Closed davechan closed 10 years ago
We should do this. Could you post short example csv file that dedupe currently cannot handle.
@davechan said:
I’m new to Github so not sure how to post the csv file to the repo. I’ve attached a csv with Chinese names and known duplicates in the cluster column.
I was able to load the Unicode file by replacing csv library with unicodecsv, however the program failed at blocking. Also we may need another distance function for non-English words I suppose?
Thanks @davechan.
You are absolutely right. The current distance function for strings, a variant of the Levenstein distance, is unlikely to work as well on a non-english alphabet, and really won't work well at all on idiographic systems. That's one reason why we don't have good support for unicode now.

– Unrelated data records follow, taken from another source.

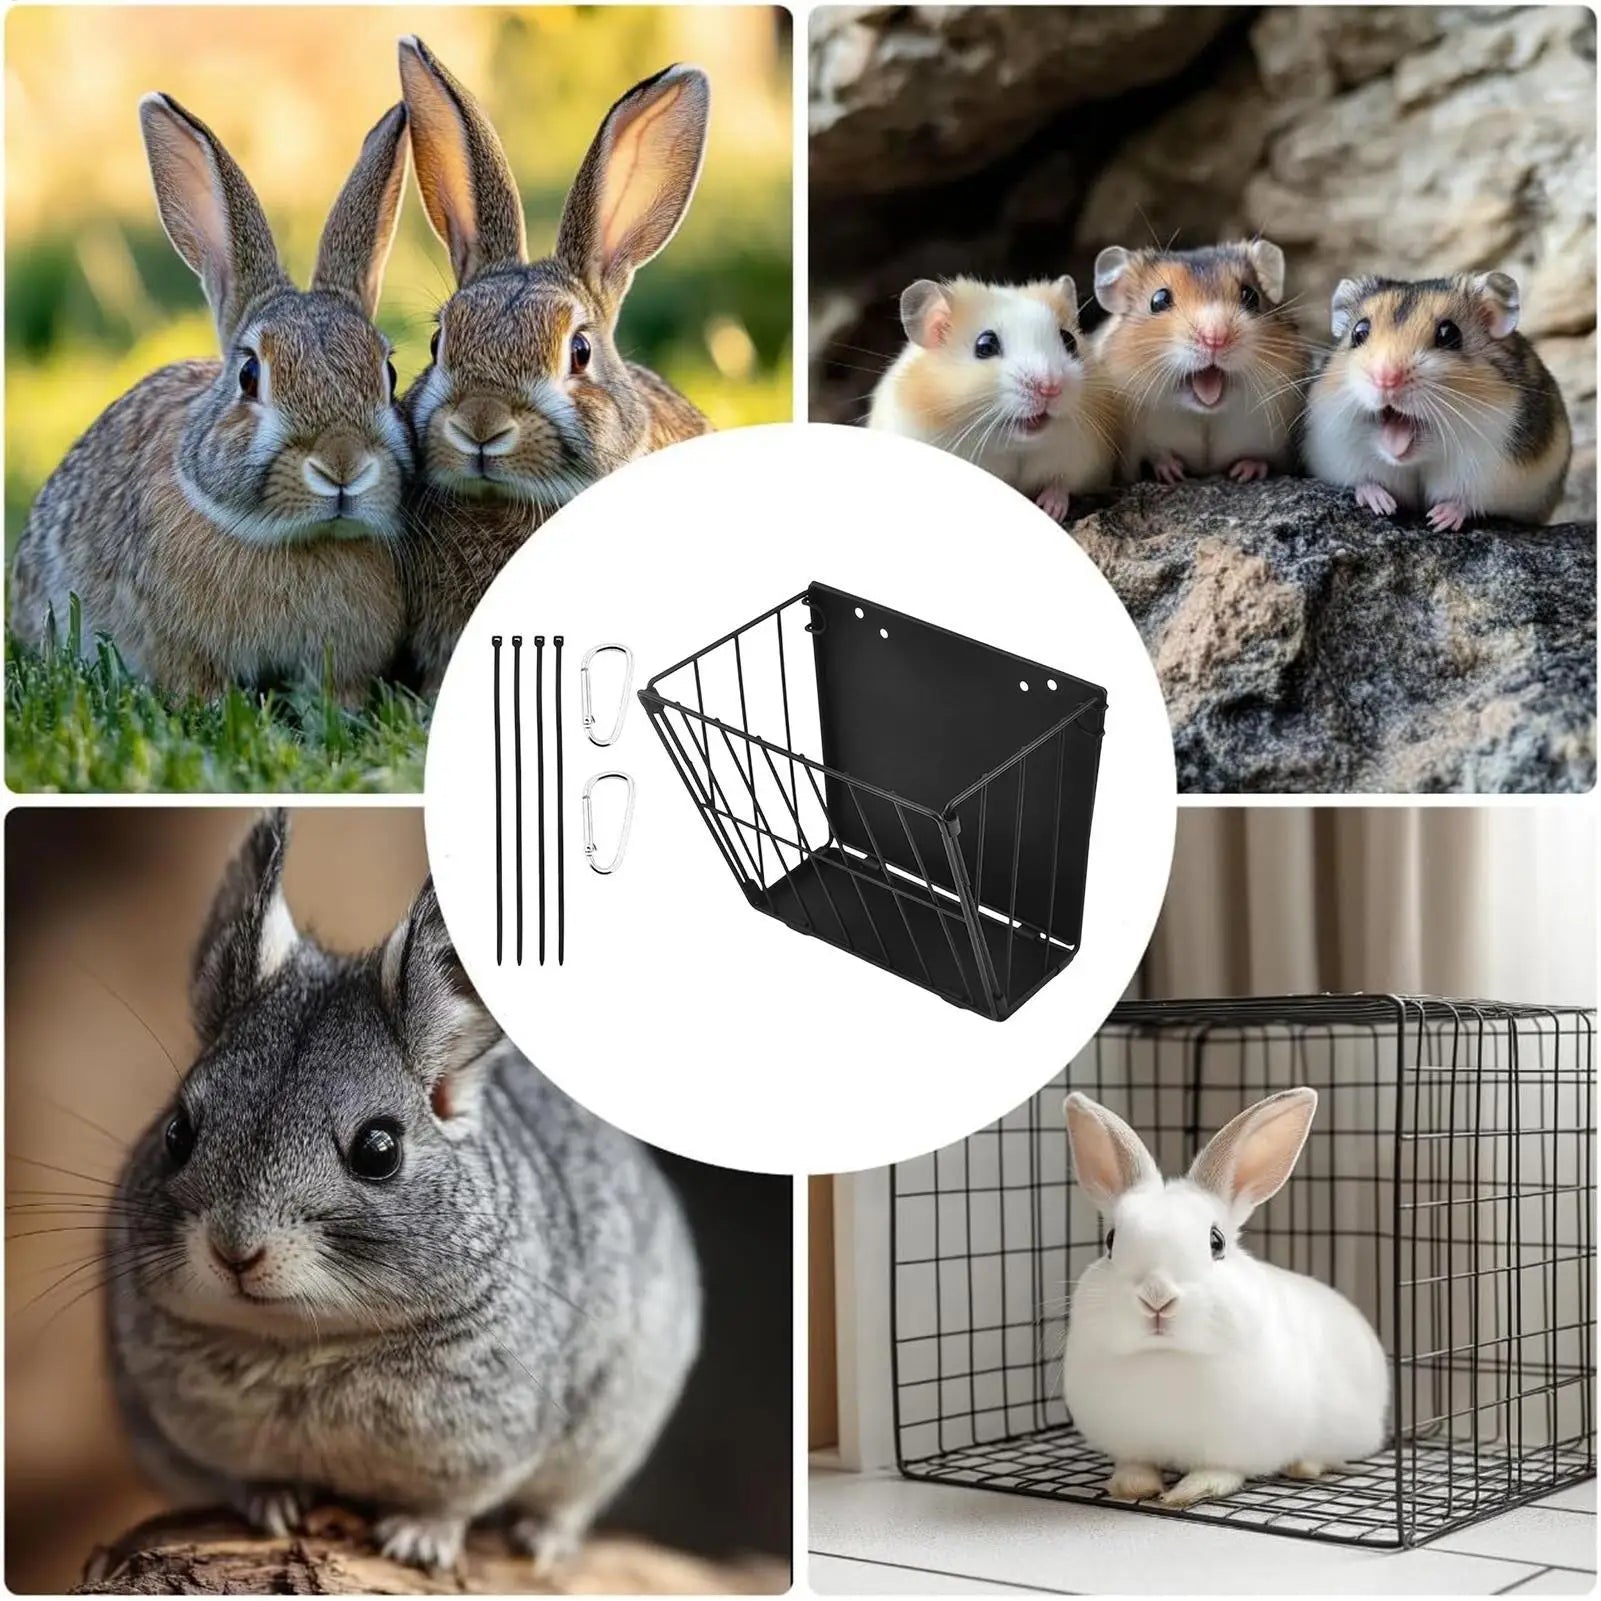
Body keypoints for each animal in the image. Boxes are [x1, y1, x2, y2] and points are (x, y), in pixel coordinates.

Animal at [106, 811, 700, 1573]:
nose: (235, 1250)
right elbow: (240, 1476)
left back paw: (542, 1542)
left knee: (568, 1504)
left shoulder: (495, 1440)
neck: (304, 1343)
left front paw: (417, 1542)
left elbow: (451, 1503)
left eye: (378, 1150)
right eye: (179, 1130)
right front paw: (273, 1504)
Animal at [1060, 1088, 1388, 1508]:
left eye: (1216, 1242)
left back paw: (1304, 1466)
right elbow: (1136, 1465)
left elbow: (1219, 1472)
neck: (1166, 1357)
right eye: (1111, 1241)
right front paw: (1133, 1487)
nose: (1157, 1297)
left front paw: (1188, 1492)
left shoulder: (1235, 1449)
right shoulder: (1131, 1446)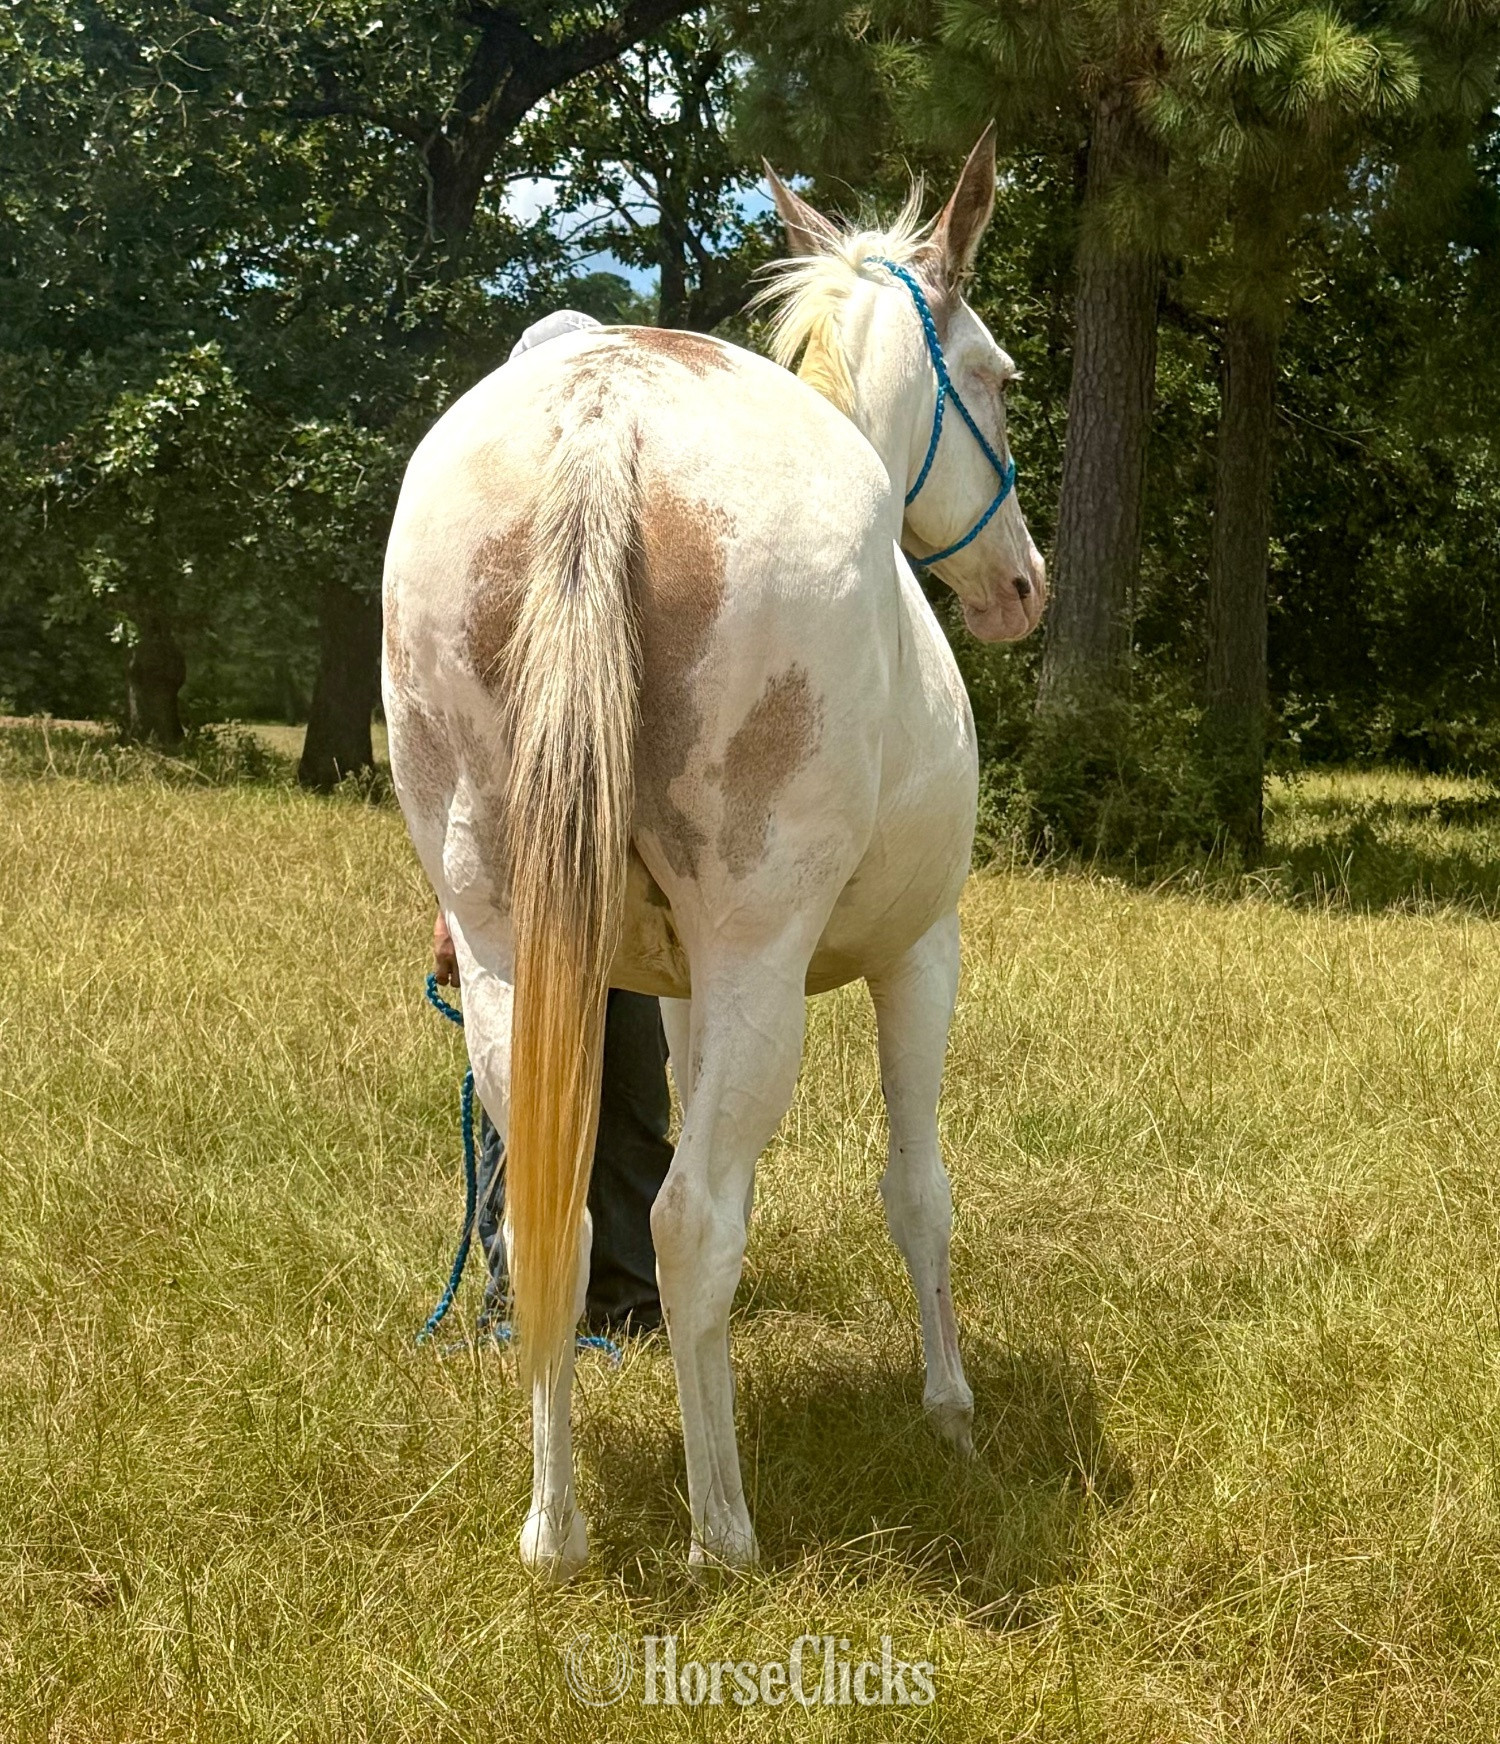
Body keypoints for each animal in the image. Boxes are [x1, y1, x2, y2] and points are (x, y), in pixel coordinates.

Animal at [381, 125, 1046, 1580]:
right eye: (994, 379)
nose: (1024, 587)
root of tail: (605, 413)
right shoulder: (921, 955)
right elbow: (919, 1190)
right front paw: (953, 1410)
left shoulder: (673, 992)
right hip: (758, 961)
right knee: (689, 1220)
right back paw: (723, 1531)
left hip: (514, 956)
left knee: (556, 1218)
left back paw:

The key to using distance functions with Mandarin is tokenisation. It's a non-trivial problem to solve - particularly across domains. Fortunately, lots of people are focused on this problem right now: See for reference LingPipe: http://alias-i.com/lingpipe/demos/tutorial/chineseTokens/read-me.html and Datasift: http://dev.datasift.com/csdl/tokenization-and-csdl-engine/mandarin-chunking
For purpose of de-duplication, we don't actually need to understand the sentence structure or meaning of the words. Can we simply take the unicode string and run list(), then run distance function on the UTF8 characters? would Levenshtein distance treat each UTF8 character as 1 character?
list(u"这是一个句子")
On Tue, Jun 17, 2014 at 9:58 AM, Forest Gregg notifications@github.com wrote:
Thanks @davechan https://github.com/davechan.
You are absolutely right. The current distance function for strings, a variant of the Levenstein distance, is unlikely to work as well on a non-english alphabet, and really won't work well at all on idiographic systems. That's one reason why we don't have good support for unicode now.
— Reply to this email directly or view it on GitHub https://github.com/datamade/dedupe/issues/257#issuecomment-46259570.
Yes, we can (or we can with some modest modifications to the code).
Reading unicode data can be resolved by replacing csv with unicodecsv, but the blocking function seems to choke on unicode - any ideas how to make it work for non-ASCII input?